Smith's orchard on Heathering Hill, Watervliet Twp. ca. 1880

Smith’s orchard on Hetherington Hill, Watervliet Twp. ca. 1880

In the late 1800s Sebastian Smith and family developed one of the largest and most successful apple orchards on the southeastern shores of Paw Paw Lake.  Their apples included the Duchess of Oldenberg variety, originally developed in Russia and recognized at the time as a superior variety in New York and Michigan.   In a portion of an 1880 illustration of his Heatherington Heights orchard reproduced above (from “A 20th Century History of Berrien County, Michigan” O.W. Collidge, 1906) a single-story white “cottage” is visible above the road on the right.  A winter photograph from about the same location shows the house that remains at that site, possibly on part of the original foundation, albeit nearly hidden by new homes on the east side of North Watervliet road.

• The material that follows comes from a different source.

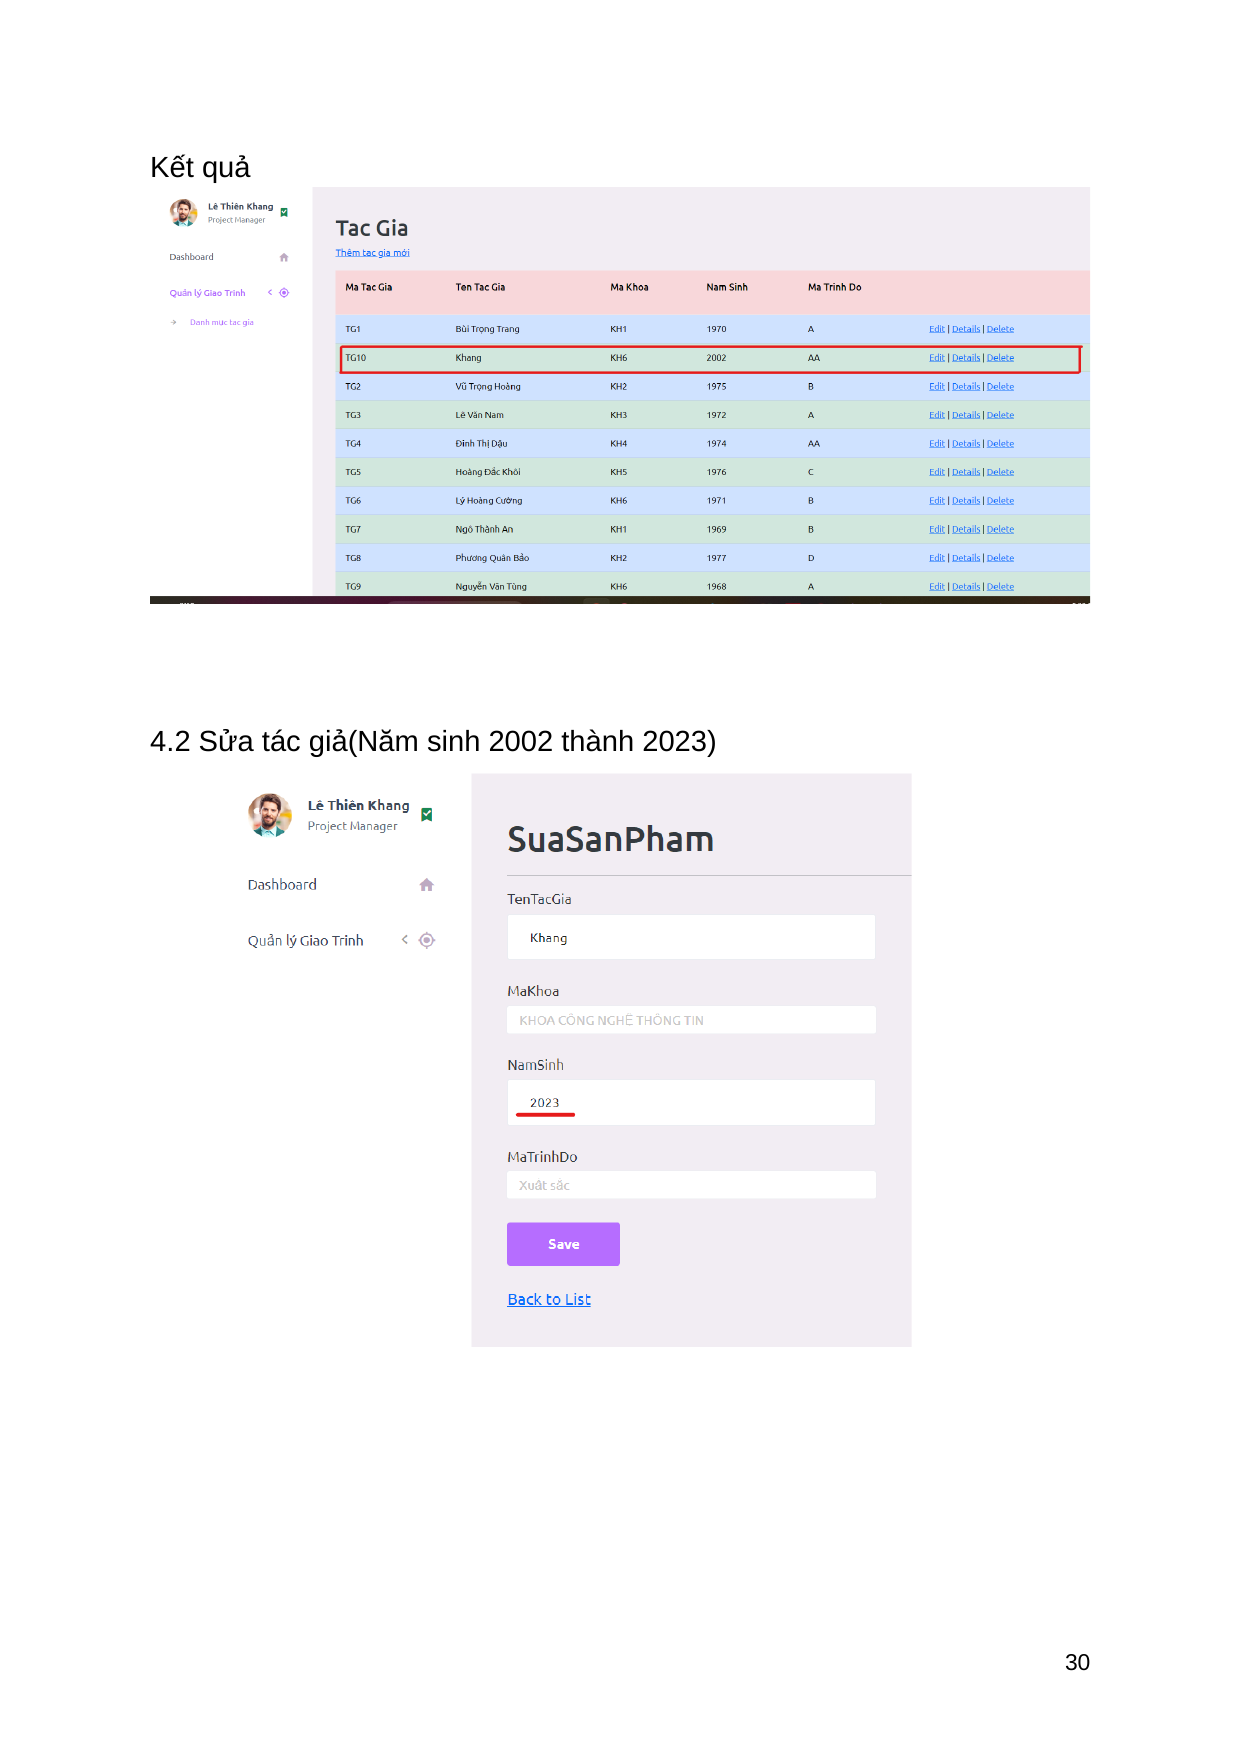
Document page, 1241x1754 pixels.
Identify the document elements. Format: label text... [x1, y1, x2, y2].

Heatherington Hill from the east, 2015

Heatherington Hill from the east, 2015

Detail of Smith's "cottage" from edge of panorama

Detail of Smith’s “cottage” from edge of panorama

Mr. Smith sold the 19 acres of this orchard that now hold the BlueCircle Farm to his son John in 1902, then retired to Florida.  The land changed hands and became Wilmer M. Pratt’s “Apple Orchard Farms” in 1918.   The farm passed from Mr. Pratt’s estate to Chicago Oak Park residents Gerhard and Lulu Schwarting in 1928.  They maintained the orchards, harvesting 6000 bushels of Duchess apples in 1930, but continued to be regular summer visitors.  They developed their Paw Paw Lake waterfront on Woodland Ave. into summer cottages and the area north of Hetherington Hill and Fairview Beach and east of Chicago Terrace became known as  “Schwartings Orchards”.  The Schwarting’s left the orchard business in 1944 when they sold to HJ Peters of Benton Harbor.   Mr. Peters and later his son Forrest owned and operated the orchard until 1952.

The orchards in the 1960s
It was then bought by Marion S. Atwill who owned adjacent orchards she had inherited from her father.  In the aerial photograph above from the 1960s six acres that will become the Woodland Conservancy appear cleared of trees except for a small area to the north. A peach orchard and tomato rows took the place of Schwarting’s apple orchard during these years. The land was bought by a developer in 1976 and after almost 100 years the orchards disappeared entirely. In late 1997 Delavan Sipes and the owners of several adjacent lakefront properties that once had been owned by the Schwartings founded the Woodlawn Nature Conservancy on the south side of Woodlawn Ave.  He described the Conservancy in a column he wrote for the Tri-City Record in 1999: http://23.25.1.108/Coloma/GSI_Sing_PDF/The%20Tri-City%20Record/2000-2009/2009-08-13_07.pdf#xml=http://23.25.1.108/Coloma.asp?cmd=pdfhits&DocId=33407&Index=C%3a%5cinetpub%5cwwwroot%5cIDX%5cCOLOMAALLS&HitCount=1&hits=bc0+&hc=206&req=schwarting

This split the orchard land into two roughly equal parcels – the Conservancy on the west, and to the east a mostly open field that eventually would become Bluecircle Farm.  Plans to develop additional condominiums or a horse farm on this site were eventually scrapped.  For the next 13 years weeds and spreads of black locust, maple, mulberry, wild grape and raspberry spread from the former fencerows – were repeatedly mowed, cleared and burnt – and persistently rose again from battered stumps.

The first pines of the BlueCircle Farm were placed in late 2010, beginning a fresh cycle on this hill above Paw Paw Lake.